Reproduce each of the following records verbatim, line for line.

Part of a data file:
** Begin **

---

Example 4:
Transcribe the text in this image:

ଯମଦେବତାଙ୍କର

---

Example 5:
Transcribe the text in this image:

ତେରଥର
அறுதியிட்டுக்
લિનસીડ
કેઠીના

** End **

WRITTEN SOLUTION:
---

Example 4:
Transcribe the text in this image:

ଯମଦେବତାଙ୍କର

---

Example 5:
Transcribe the text in this image:

ତେରଥର
அறுதியிட்டுக்
લિનસીડ
કેઠીના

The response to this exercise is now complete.